Extracted data:
--------------------------------
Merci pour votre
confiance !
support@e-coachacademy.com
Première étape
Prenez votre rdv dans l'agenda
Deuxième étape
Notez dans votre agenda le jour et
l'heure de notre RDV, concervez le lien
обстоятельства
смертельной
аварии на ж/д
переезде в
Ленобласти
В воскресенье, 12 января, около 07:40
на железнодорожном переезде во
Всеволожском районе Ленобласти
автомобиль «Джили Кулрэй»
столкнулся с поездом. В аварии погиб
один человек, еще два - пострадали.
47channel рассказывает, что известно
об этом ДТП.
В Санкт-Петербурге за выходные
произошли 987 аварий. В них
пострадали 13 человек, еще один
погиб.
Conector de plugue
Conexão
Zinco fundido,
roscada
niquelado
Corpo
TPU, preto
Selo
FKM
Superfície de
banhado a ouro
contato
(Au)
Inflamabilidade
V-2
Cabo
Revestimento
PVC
--------------------------------
About this exercise: Each entry should be duplicated exactly as it was given.

Answer space:
Merci pour votre
confiance !
support@e-coachacademy.com
Première étape
Prenez votre rdv dans l'agenda
Deuxième étape
Notez dans votre agenda le jour et
l'heure de notre RDV, concervez le lien
обстоятельства
смертельной
аварии на ж/д
переезде в
Ленобласти
В воскресенье, 12 января, около 07:40
на железнодорожном переезде во
Всеволожском районе Ленобласти
автомобиль «Джили Кулрэй»
столкнулся с поездом. В аварии погиб
один человек, еще два - пострадали.
47channel рассказывает, что известно
об этом ДТП.
В Санкт-Петербурге за выходные
произошли 987 аварий. В них
пострадали 13 человек, еще один
погиб.
Conector de plugue
Conexão
Zinco fundido,
roscada
niquelado
Corpo
TPU, preto
Selo
FKM
Superfície de
banhado a ouro
contato
(Au)
Inflamabilidade
V-2
Cabo
Revestimento
PVC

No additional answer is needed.